# Task prompt:
Below is a block of records; repeat all of them exactly.

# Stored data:

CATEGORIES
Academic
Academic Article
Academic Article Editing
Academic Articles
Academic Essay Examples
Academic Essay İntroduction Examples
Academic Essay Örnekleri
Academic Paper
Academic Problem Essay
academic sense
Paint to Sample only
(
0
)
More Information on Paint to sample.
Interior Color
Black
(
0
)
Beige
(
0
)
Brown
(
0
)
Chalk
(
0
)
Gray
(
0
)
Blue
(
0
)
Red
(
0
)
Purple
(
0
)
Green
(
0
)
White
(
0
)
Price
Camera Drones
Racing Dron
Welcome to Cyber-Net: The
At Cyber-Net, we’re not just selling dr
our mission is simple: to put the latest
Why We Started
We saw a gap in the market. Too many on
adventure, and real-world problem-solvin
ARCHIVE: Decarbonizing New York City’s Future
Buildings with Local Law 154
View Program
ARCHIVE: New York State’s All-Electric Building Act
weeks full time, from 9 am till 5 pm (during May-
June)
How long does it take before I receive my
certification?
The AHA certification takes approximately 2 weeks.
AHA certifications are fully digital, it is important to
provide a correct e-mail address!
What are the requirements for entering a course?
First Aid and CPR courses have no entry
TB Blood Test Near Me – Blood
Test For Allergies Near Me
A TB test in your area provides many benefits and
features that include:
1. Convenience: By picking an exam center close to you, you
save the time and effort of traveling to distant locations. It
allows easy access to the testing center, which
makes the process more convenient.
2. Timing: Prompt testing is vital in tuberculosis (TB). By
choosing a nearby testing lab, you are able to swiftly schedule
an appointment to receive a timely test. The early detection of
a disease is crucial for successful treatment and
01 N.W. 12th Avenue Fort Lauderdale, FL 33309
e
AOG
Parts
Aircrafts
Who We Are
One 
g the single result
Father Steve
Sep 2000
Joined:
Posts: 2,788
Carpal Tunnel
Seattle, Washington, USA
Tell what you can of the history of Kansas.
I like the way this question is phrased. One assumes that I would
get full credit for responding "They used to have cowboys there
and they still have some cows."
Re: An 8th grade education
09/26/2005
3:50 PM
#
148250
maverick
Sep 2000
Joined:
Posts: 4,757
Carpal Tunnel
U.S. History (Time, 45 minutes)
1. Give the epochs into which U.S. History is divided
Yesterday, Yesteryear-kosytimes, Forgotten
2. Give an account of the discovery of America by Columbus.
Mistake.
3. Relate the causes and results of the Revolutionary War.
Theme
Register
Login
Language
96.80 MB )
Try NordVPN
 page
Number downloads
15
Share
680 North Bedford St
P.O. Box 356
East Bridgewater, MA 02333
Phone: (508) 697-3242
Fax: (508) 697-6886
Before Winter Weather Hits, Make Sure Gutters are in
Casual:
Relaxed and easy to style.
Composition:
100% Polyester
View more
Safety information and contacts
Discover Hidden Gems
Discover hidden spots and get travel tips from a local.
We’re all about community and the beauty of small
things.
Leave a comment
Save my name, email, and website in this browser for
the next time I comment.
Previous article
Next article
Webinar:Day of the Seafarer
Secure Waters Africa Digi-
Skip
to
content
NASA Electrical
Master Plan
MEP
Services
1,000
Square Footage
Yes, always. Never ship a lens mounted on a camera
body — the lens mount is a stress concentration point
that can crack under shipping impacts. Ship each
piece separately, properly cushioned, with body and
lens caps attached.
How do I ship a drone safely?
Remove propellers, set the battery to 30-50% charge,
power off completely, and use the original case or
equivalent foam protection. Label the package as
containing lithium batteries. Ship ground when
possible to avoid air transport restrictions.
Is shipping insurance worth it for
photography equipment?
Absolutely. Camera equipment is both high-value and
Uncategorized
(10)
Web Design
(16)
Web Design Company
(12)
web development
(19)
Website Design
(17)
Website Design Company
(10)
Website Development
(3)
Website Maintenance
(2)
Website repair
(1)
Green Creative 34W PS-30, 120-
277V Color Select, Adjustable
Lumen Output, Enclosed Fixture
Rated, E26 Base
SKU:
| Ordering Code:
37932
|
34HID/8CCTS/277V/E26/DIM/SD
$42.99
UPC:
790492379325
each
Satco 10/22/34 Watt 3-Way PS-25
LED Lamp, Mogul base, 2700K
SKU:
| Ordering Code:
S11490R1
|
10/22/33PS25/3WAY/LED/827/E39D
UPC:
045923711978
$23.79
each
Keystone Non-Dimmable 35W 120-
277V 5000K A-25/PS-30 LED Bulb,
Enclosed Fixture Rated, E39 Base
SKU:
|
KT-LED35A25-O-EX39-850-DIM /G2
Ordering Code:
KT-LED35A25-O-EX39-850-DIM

# Solution to this task:
CATEGORIES
Academic
Academic Article
Academic Article Editing
Academic Articles
Academic Essay Examples
Academic Essay İntroduction Examples
Academic Essay Örnekleri
Academic Paper
Academic Problem Essay
academic sense
Paint to Sample only
(
0
)
More Information on Paint to sample.
Interior Color
Black
(
0
)
Beige
(
0
)
Brown
(
0
)
Chalk
(
0
)
Gray
(
0
)
Blue
(
0
)
Red
(
0
)
Purple
(
0
)
Green
(
0
)
White
(
0
)
Price
Camera Drones
Racing Dron
Welcome to Cyber-Net: The
At Cyber-Net, we’re not just selling dr
our mission is simple: to put the latest
Why We Started
We saw a gap in the market. Too many on
adventure, and real-world problem-solvin
ARCHIVE: Decarbonizing New York City’s Future
Buildings with Local Law 154
View Program
ARCHIVE: New York State’s All-Electric Building Act
weeks full time, from 9 am till 5 pm (during May-
June)
How long does it take before I receive my
certification?
The AHA certification takes approximately 2 weeks.
AHA certifications are fully digital, it is important to
provide a correct e-mail address!
What are the requirements for entering a course?
First Aid and CPR courses have no entry
TB Blood Test Near Me – Blood
Test For Allergies Near Me
A TB test in your area provides many benefits and
features that include:
1. Convenience: By picking an exam center close to you, you
save the time and effort of traveling to distant locations. It
allows easy access to the testing center, which
makes the process more convenient.
2. Timing: Prompt testing is vital in tuberculosis (TB). By
choosing a nearby testing lab, you are able to swiftly schedule
an appointment to receive a timely test. The early detection of
a disease is crucial for successful treatment and
01 N.W. 12th Avenue Fort Lauderdale, FL 33309
e
AOG
Parts
Aircrafts
Who We Are
One 
g the single result
Father Steve
Sep 2000
Joined:
Posts: 2,788
Carpal Tunnel
Seattle, Washington, USA
Tell what you can of the history of Kansas.
I like the way this question is phrased. One assumes that I would
get full credit for responding "They used to have cowboys there
and they still have some cows."
Re: An 8th grade education
09/26/2005
3:50 PM
#
148250
maverick
Sep 2000
Joined:
Posts: 4,757
Carpal Tunnel
U.S. History (Time, 45 minutes)
1. Give the epochs into which U.S. History is divided
Yesterday, Yesteryear-kosytimes, Forgotten
2. Give an account of the discovery of America by Columbus.
Mistake.
3. Relate the causes and results of the Revolutionary War.
Theme
Register
Login
Language
96.80 MB )
Try NordVPN
 page
Number downloads
15
Share
680 North Bedford St
P.O. Box 356
East Bridgewater, MA 02333
Phone: (508) 697-3242
Fax: (508) 697-6886
Before Winter Weather Hits, Make Sure Gutters are in
Casual:
Relaxed and easy to style.
Composition:
100% Polyester
View more
Safety information and contacts
Discover Hidden Gems
Discover hidden spots and get travel tips from a local.
We’re all about community and the beauty of small
things.
Leave a comment
Save my name, email, and website in this browser for
the next time I comment.
Previous article
Next article
Webinar:Day of the Seafarer
Secure Waters Africa Digi-
Skip
to
content
NASA Electrical
Master Plan
MEP
Services
1,000
Square Footage
Yes, always. Never ship a lens mounted on a camera
body — the lens mount is a stress concentration point
that can crack under shipping impacts. Ship each
piece separately, properly cushioned, with body and
lens caps attached.
How do I ship a drone safely?
Remove propellers, set the battery to 30-50% charge,
power off completely, and use the original case or
equivalent foam protection. Label the package as
containing lithium batteries. Ship ground when
possible to avoid air transport restrictions.
Is shipping insurance worth it for
photography equipment?
Absolutely. Camera equipment is both high-value and
Uncategorized
(10)
Web Design
(16)
Web Design Company
(12)
web development
(19)
Website Design
(17)
Website Design Company
(10)
Website Development
(3)
Website Maintenance
(2)
Website repair
(1)
Green Creative 34W PS-30, 120-
277V Color Select, Adjustable
Lumen Output, Enclosed Fixture
Rated, E26 Base
SKU:
| Ordering Code:
37932
|
34HID/8CCTS/277V/E26/DIM/SD
$42.99
UPC:
790492379325
each
Satco 10/22/34 Watt 3-Way PS-25
LED Lamp, Mogul base, 2700K
SKU:
| Ordering Code:
S11490R1
|
10/22/33PS25/3WAY/LED/827/E39D
UPC:
045923711978
$23.79
each
Keystone Non-Dimmable 35W 120-
277V 5000K A-25/PS-30 LED Bulb,
Enclosed Fixture Rated, E39 Base
SKU:
|
KT-LED35A25-O-EX39-850-DIM /G2
Ordering Code:
KT-LED35A25-O-EX39-850-DIM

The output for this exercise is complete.